Yes, I completely understand this part too. I just got this last night. I get panic attacks. It's completely random just like you too. I'll go a whole day or week feeling fine (as yesterday), then suddenly this thought will just come to me how odd it is that I'm just alive. I will get this fear of just being alive, and astounded that I even exist. And that will also trigger me to become hyper-focused on all my senses, starting to feel like my vision is flat, and usually think about how much bigger the world is outside of my own "bubble". If I don't distract myself (which is hard to do soccuessfully) it will often lead to a panic attack. Sometimes there's no panic though and the level of DP just lasts for a few hours or the rest of the day. Usually goes away after I've slept but not always.

But I can relate to what you wrote so much. It makes no sense intellectually, it's like... yes, I've been here for 24 years and things have always been like this, what is there to worry about? Nothing unusual happening, everything is fine. Yet it's so hard to stop myself from feeling freaked out by just being alive.



Jodie said:


> Is this just standard DP? being scared and lost inside your own mind, being scared of it being inside your head almost trapped in your body...


Yeah, to me it sounds like standard DP. It's still hard to cope with even when you can tell yourself that this is "just standard"... it feels so intense and strange every time, right?



Jodie said:


> Its a very vulnerable feeling, just don't feel safe.


Again, completely understand, when I get like this I always feel like I'm really exposed to the world. There's just my clothes protecting my body. There's just the walls of my house protecting me from the outside world. There's just air above me protecting me from the vacuum of space. It's seriously terrifying and I always want to wrap myself up in layers and layers of blankets and hide. I dunno. But like you said you've been living like this for 22 years and you are fine! Don't worry.



Jodie said:


> i don't see how it could ever go back to how it used to be after what I've been through in the last month or so... once you know something you just know it right?


Trust me, I know how unbelievable it seems that you could "go back" to feeling normal - from the scope of being inside of a DP episode, or even a day or two afterwards, it's just unbelievable. You can't fathom how you could un-realize what you're realizing at the moment, because it's such a profound feeling. But seriously, it can and will change. That's probably the most important thing to realize. Even if your own perspective feels all-encompassing of everything and you feel like there's no way out, it's not true. Despite the fact that I'm not "fully cured", I have gone several months straight without feeling anything like DP, and they were brilliant, I felt completely fine. Your own perspective and own scope of experience can change so much, it can really alter how you think of the world to an extent that may feel so axiomatic as to not think you can ever change.
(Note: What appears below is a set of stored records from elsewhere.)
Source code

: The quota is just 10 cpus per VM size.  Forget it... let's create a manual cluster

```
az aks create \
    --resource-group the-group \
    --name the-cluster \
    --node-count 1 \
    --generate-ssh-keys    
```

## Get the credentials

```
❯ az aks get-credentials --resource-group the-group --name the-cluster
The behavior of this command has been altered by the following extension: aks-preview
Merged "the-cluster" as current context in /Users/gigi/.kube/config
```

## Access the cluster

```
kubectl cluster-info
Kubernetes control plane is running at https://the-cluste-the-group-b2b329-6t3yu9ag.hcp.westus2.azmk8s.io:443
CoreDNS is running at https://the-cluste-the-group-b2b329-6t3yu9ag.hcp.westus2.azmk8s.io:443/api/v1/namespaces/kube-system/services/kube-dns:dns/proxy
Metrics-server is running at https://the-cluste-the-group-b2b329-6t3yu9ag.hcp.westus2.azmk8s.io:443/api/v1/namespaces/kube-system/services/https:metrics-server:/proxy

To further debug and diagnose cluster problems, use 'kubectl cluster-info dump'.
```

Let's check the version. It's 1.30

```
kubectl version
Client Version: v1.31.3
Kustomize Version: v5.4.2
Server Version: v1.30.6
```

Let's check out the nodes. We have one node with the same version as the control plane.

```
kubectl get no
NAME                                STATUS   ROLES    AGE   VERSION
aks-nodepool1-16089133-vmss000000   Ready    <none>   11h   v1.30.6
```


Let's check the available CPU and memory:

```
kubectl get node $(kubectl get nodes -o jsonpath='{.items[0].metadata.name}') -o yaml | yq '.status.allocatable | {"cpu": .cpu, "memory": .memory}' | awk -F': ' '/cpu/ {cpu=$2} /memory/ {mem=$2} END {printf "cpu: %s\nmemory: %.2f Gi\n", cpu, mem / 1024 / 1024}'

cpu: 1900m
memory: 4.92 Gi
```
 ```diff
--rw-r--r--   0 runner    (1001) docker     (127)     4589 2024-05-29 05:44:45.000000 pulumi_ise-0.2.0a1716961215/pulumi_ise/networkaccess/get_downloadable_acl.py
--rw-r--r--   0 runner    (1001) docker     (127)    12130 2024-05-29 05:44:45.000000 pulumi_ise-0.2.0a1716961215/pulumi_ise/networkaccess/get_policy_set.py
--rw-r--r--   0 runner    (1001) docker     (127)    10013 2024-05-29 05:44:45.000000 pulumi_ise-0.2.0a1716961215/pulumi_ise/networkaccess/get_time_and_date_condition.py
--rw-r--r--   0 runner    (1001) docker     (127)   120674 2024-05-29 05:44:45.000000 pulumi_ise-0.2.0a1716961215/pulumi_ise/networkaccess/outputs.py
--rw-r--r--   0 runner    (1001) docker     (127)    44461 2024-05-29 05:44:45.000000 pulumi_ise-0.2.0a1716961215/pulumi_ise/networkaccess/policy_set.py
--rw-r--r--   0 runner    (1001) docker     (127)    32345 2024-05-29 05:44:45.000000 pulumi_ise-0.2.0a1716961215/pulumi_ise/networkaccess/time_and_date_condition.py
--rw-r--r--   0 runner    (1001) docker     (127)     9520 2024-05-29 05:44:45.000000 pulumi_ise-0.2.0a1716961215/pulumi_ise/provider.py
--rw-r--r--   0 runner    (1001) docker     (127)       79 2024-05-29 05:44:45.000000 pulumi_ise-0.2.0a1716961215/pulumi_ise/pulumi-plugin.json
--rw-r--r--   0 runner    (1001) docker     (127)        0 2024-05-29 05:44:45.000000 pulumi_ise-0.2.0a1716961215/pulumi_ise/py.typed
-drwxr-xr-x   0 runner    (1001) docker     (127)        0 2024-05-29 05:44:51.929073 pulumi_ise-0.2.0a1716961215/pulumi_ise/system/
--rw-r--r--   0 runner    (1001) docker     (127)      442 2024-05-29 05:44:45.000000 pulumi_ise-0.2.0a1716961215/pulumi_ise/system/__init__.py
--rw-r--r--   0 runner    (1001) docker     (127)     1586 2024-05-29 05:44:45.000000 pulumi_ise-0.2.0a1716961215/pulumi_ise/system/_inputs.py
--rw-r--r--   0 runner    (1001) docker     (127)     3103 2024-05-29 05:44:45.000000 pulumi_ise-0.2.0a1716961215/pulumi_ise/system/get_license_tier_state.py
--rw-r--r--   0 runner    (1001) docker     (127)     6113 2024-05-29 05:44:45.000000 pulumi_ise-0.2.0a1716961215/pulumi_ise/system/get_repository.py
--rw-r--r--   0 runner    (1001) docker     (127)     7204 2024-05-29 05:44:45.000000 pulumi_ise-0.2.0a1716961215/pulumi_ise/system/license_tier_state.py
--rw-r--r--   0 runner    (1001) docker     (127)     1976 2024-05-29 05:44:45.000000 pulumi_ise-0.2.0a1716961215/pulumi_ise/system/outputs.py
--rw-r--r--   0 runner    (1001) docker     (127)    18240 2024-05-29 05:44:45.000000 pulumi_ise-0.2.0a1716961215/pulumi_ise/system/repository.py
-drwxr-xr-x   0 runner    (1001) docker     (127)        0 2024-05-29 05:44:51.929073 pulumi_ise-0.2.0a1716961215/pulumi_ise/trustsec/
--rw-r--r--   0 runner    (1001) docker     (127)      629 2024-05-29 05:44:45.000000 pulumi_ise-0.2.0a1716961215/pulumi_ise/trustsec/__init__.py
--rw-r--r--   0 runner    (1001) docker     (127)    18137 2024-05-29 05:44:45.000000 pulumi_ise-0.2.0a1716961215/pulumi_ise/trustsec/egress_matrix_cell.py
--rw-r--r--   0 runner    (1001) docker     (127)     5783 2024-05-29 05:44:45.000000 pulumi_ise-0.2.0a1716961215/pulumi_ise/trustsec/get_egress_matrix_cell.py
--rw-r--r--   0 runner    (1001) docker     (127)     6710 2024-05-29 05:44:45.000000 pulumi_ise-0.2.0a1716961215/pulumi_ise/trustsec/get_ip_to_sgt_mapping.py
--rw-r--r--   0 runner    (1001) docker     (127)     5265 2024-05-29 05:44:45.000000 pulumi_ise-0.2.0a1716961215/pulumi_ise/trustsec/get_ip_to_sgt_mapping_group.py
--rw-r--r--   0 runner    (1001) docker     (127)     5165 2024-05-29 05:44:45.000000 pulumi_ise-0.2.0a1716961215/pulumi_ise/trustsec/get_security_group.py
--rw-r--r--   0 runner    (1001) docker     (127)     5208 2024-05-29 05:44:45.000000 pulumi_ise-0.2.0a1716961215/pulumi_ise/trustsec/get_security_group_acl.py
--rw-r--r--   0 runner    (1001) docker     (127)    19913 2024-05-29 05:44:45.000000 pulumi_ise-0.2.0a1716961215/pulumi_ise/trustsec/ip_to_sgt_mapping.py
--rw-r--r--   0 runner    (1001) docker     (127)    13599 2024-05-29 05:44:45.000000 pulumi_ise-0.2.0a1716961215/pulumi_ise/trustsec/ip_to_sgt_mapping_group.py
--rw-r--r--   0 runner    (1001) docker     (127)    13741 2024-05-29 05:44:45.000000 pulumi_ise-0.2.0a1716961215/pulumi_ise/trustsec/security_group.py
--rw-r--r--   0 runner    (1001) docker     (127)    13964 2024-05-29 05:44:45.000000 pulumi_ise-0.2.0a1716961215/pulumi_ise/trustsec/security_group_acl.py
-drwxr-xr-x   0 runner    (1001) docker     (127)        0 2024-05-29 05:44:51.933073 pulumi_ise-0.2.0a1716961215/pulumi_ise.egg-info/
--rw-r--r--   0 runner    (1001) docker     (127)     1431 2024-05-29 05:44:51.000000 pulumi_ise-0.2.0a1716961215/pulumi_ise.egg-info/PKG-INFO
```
It's not true though.


----------



## Jodie (Oct 14, 2014)

wow. clockwork i want to say thank you.. for taking the time to relate to me on my fears, it really means more to me than you could ever imagine, that you can read what i say and bring positives to the table... the way i feel seems to change at the moment week to week, but still very much strangeness and existential terror, no panic attack for a good 2 weeks, but very close to a couple of them, just very deep self existential thoughts, and about other people's existence.. I try to hold on hope for normality and will welcome it with open arms, when i feel content and happy within this body and recognise my face in the mirror again.


----------



## clockwork8 (May 9, 2013)

Jodie said:


> wow. clockwork i want to say thank you.. for taking the time to relate to me on my fears, it really means more to me than you could ever imagine, that you can read what i say and bring positives to the table... the way i feel seems to change at the moment week to week, but still very much strangeness and existential terror, no panic attack for a good 2 weeks, but very close to a couple of them, just very deep self existential thoughts, and about other people's existence.. I try to hold on hope for normality and will welcome it with open arms, when i feel content and happy within this body and recognise my face in the mirror again.
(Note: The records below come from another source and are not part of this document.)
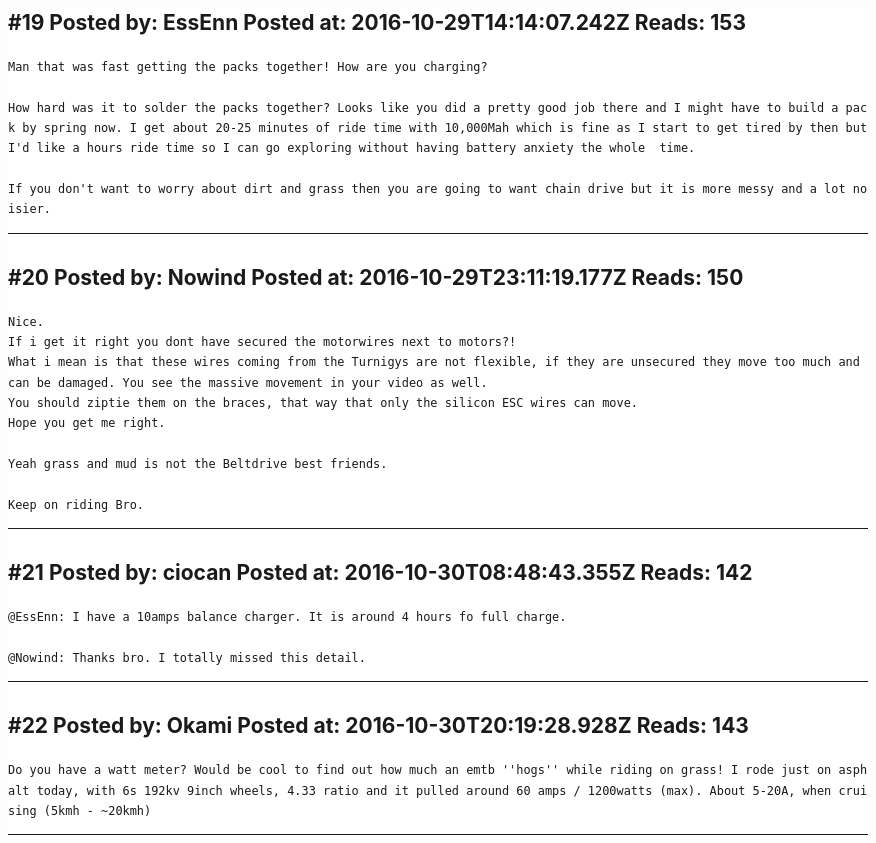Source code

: ## \#19 Posted by: EssEnn Posted at: 2016-10-29T14:14:07.242Z Reads: 153

```
Man that was fast getting the packs together! How are you charging?

How hard was it to solder the packs together? Looks like you did a pretty good job there and I might have to build a pack by spring now. I get about 20-25 minutes of ride time with 10,000Mah which is fine as I start to get tired by then but I'd like a hours ride time so I can go exploring without having battery anxiety the whole  time.

If you don't want to worry about dirt and grass then you are going to want chain drive but it is more messy and a lot noisier.
```

---
## \#20 Posted by: Nowind Posted at: 2016-10-29T23:11:19.177Z Reads: 150

```
Nice.
If i get it right you dont have secured the motorwires next to motors?!
What i mean is that these wires coming from the Turnigys are not flexible, if they are unsecured they move too much and can be damaged. You see the massive movement in your video as well.
You should ziptie them on the braces, that way that only the silicon ESC wires can move.
Hope you get me right.

Yeah grass and mud is not the Beltdrive best friends.

Keep on riding Bro.
```

---
## \#21 Posted by: ciocan Posted at: 2016-10-30T08:48:43.355Z Reads: 142

```
@EssEnn: I have a 10amps balance charger. It is around 4 hours fo full charge. 

@Nowind: Thanks bro. I totally missed this detail.
```

---
## \#22 Posted by: Okami Posted at: 2016-10-30T20:19:28.928Z Reads: 143

```
Do you have a watt meter? Would be cool to find out how much an emtb ''hogs'' while riding on grass! I rode just on asphalt today, with 6s 192kv 9inch wheels, 4.33 ratio and it pulled around 60 amps / 1200watts (max). About 5-20A, when cruising (5kmh - ~20kmh)
```

---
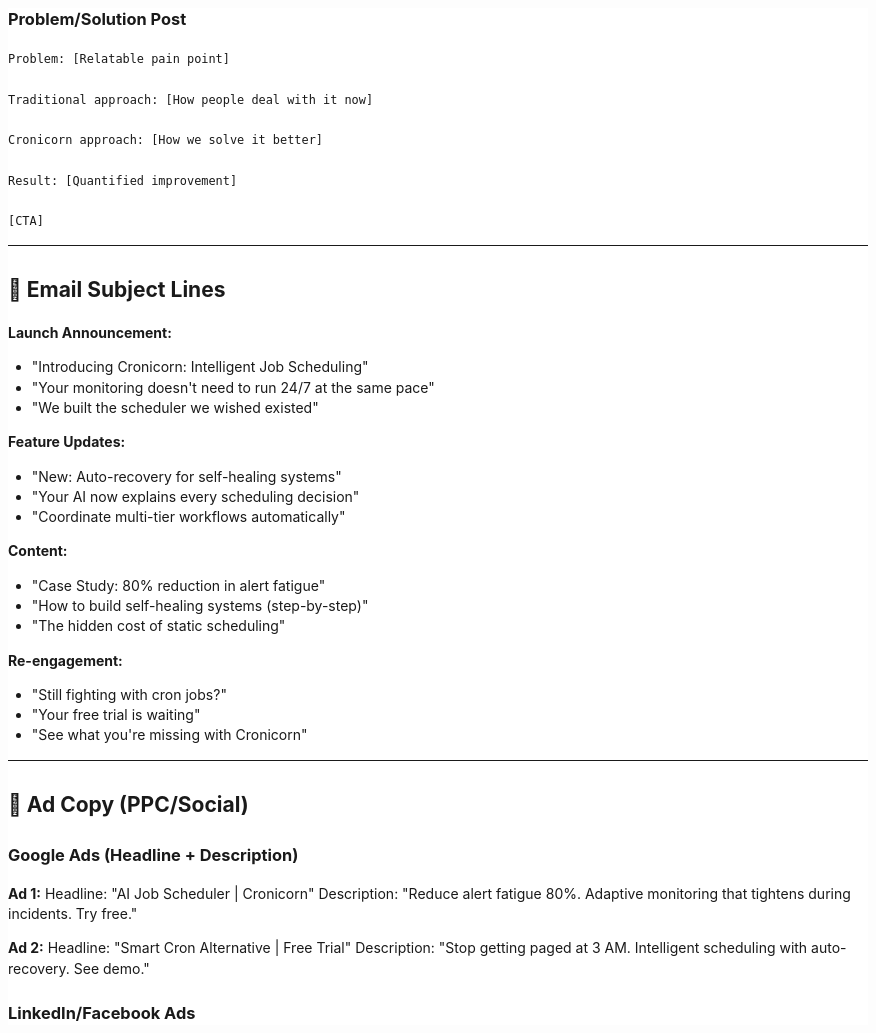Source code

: ### Problem/Solution Post
```
Problem: [Relatable pain point]

Traditional approach: [How people deal with it now]

Cronicorn approach: [How we solve it better]

Result: [Quantified improvement]

[CTA]
```

---

## 📧 Email Subject Lines

**Launch Announcement:**
- "Introducing Cronicorn: Intelligent Job Scheduling"
- "Your monitoring doesn't need to run 24/7 at the same pace"
- "We built the scheduler we wished existed"

**Feature Updates:**
- "New: Auto-recovery for self-healing systems"
- "Your AI now explains every scheduling decision"
- "Coordinate multi-tier workflows automatically"

**Content:**
- "Case Study: 80% reduction in alert fatigue"
- "How to build self-healing systems (step-by-step)"
- "The hidden cost of static scheduling"

**Re-engagement:**
- "Still fighting with cron jobs?"
- "Your free trial is waiting"
- "See what you're missing with Cronicorn"

---

## 🎯 Ad Copy (PPC/Social)

### Google Ads (Headline + Description)

**Ad 1:**
Headline: "AI Job Scheduler | Cronicorn"
Description: "Reduce alert fatigue 80%. Adaptive monitoring that tightens during incidents. Try free."

**Ad 2:**
Headline: "Smart Cron Alternative | Free Trial"
Description: "Stop getting paged at 3 AM. Intelligent scheduling with auto-recovery. See demo."

### LinkedIn/Facebook Ads
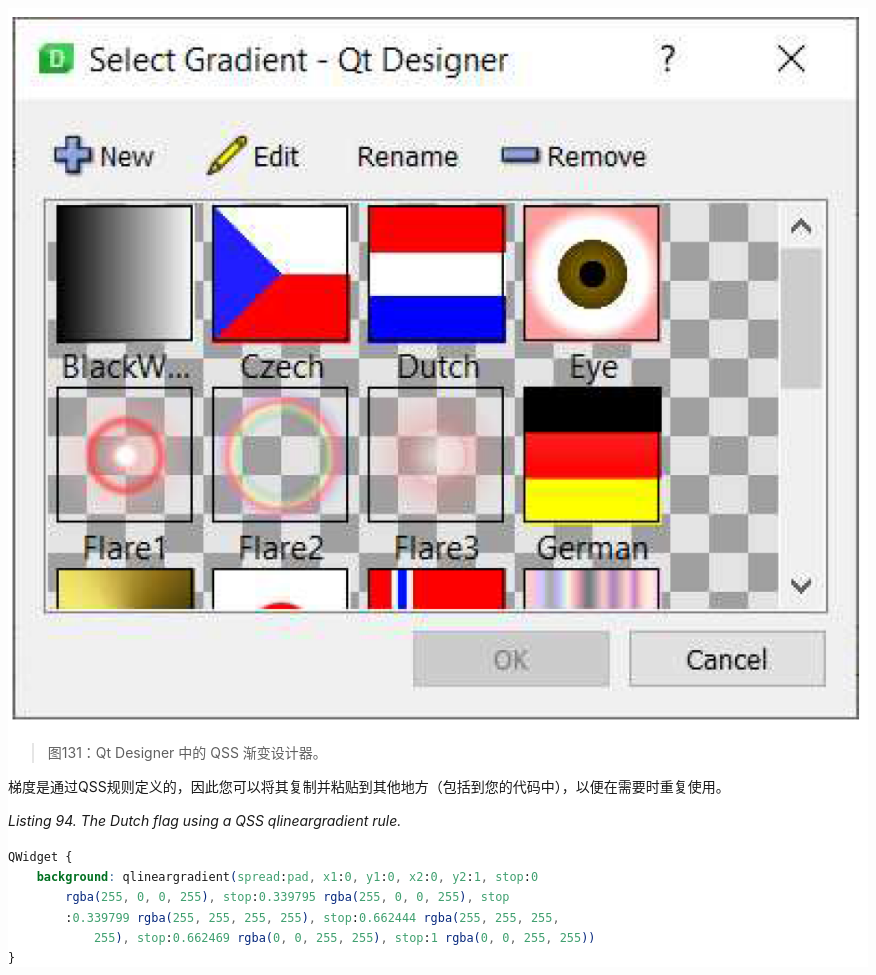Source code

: ![Figure131](Figure131.png)

> 图131：Qt Designer 中的 QSS 渐变设计器。

梯度是通过QSS规则定义的，因此您可以将其复制并粘贴到其他地方（包括到您的代码中），以便在需要时重复使用。

*Listing 94. The Dutch flag using a QSS qlineargradient rule.*

```css
QWidget {
    background: qlineargradient(spread:pad, x1:0, y1:0, x2:0, y2:1, stop:0
        rgba(255, 0, 0, 255), stop:0.339795 rgba(255, 0, 0, 255), stop
        :0.339799 rgba(255, 255, 255, 255), stop:0.662444 rgba(255, 255, 255,
            255), stop:0.662469 rgba(0, 0, 255, 255), stop:1 rgba(0, 0, 255, 255))
}
```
Yeah existential terror is difficult. One thing I believe to be true is that facts about the universe, the meaning of life etc. are only associated by certain feelings because of our own perspective. Life may be quite weird, or may be meaningless, but that in itself does not imply that one must feel anxious or dp'd - the knowledge and the way you feel about it are separate things and do not always have to be connected, it's just an association we have made for ourselves some way or another. I mean, if that were not true, then why aren't all philosophers, theoretical physicists, people who think a lot, etc. DP'd and anxious all the time? Plenty of people think about the same things that give us existential terror without having that feeling - which would mean that it's our own pre-existing anxiety, not the thoughts themselves.

I hope thinking about that will help you, it helps me for sure. Doesn't make the experience itself much better, but gives more hope for being able to change and not feeling like I'm stuck being anxious and dp'd forever because that's just philosophical enlightenment or something. It isn't.


----------



## semicharmedlife (Nov 6, 2014)

Even though I feel bad for everyone suffering through this, I will say it is pretty relieving to know that I'm not alone....


----------